The problem: Below are the entries. Transcribe exactly the lines from the one with "left hip: (97, 211)" through the one with "right eye: (136, 120)", ends included, and leave out all others.

Excerpted records:
↓

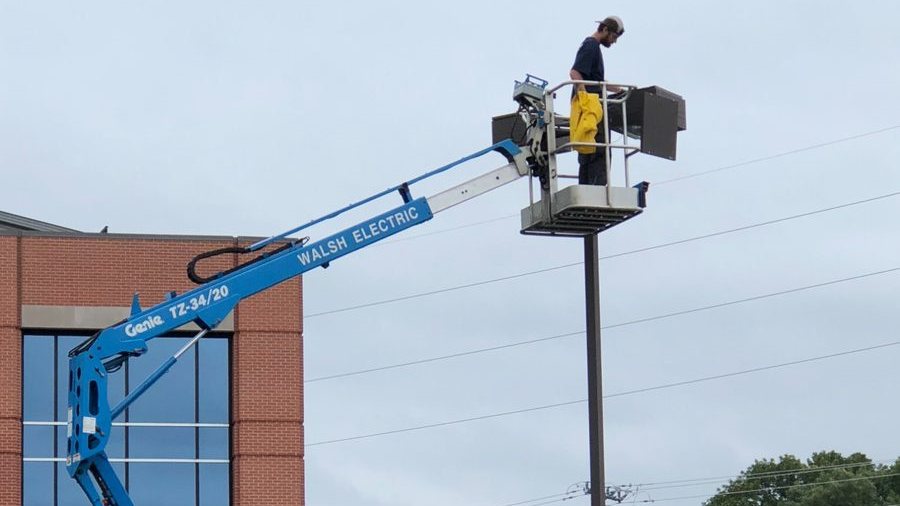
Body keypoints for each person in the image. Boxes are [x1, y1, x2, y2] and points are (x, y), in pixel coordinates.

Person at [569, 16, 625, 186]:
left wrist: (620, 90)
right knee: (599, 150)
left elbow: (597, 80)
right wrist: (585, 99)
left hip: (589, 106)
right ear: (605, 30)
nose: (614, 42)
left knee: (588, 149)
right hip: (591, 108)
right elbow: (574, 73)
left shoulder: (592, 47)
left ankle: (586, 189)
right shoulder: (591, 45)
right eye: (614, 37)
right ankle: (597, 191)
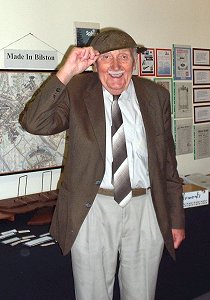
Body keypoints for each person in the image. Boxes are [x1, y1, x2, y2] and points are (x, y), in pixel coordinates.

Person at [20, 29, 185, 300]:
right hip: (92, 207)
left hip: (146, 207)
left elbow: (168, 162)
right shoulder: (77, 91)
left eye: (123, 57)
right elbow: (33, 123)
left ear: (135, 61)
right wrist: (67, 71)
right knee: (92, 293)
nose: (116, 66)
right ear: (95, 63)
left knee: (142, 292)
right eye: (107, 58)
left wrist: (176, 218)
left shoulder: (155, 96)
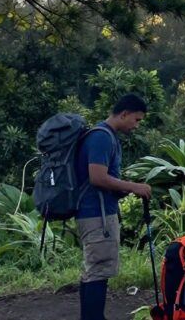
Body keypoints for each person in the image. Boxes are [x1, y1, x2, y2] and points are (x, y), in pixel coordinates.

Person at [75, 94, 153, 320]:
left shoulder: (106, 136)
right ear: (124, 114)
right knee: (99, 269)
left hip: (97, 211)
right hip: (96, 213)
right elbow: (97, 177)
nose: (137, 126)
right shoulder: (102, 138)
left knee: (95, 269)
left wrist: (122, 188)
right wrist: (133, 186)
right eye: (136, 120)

↑
↓

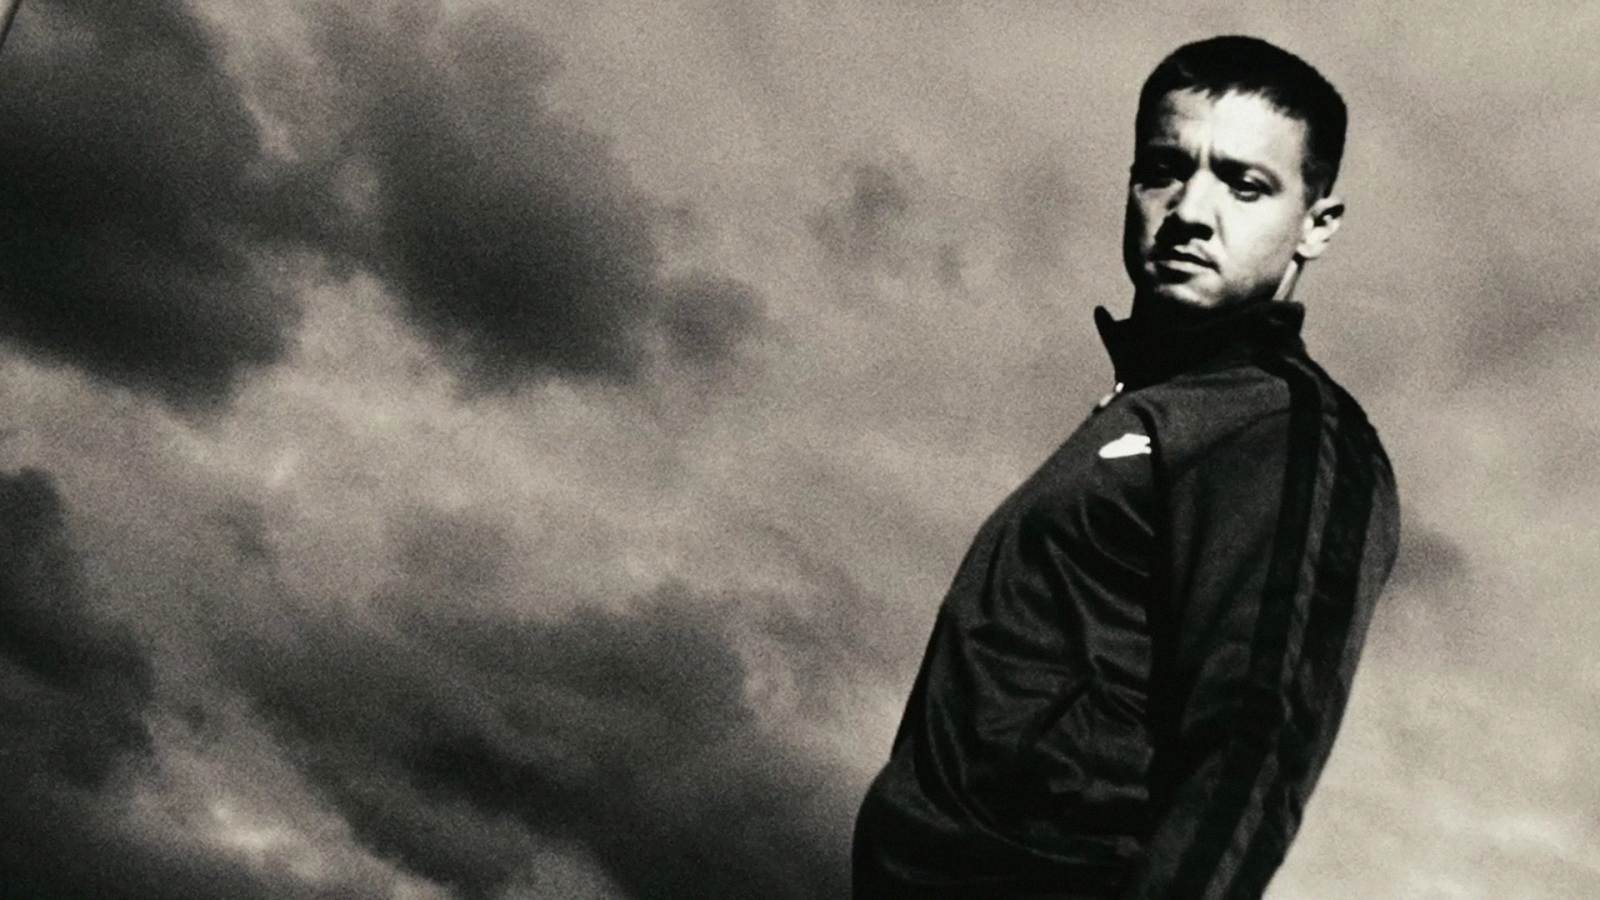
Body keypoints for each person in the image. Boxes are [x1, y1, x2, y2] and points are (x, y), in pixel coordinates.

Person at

↑

Result for this exercise:
left hip: (97, 211)
right hip: (96, 213)
right elbow: (97, 177)
nose: (137, 126)
right shoulder: (102, 138)
left knee: (95, 269)
left wrist: (122, 188)
right wrist: (133, 186)
right eye: (136, 120)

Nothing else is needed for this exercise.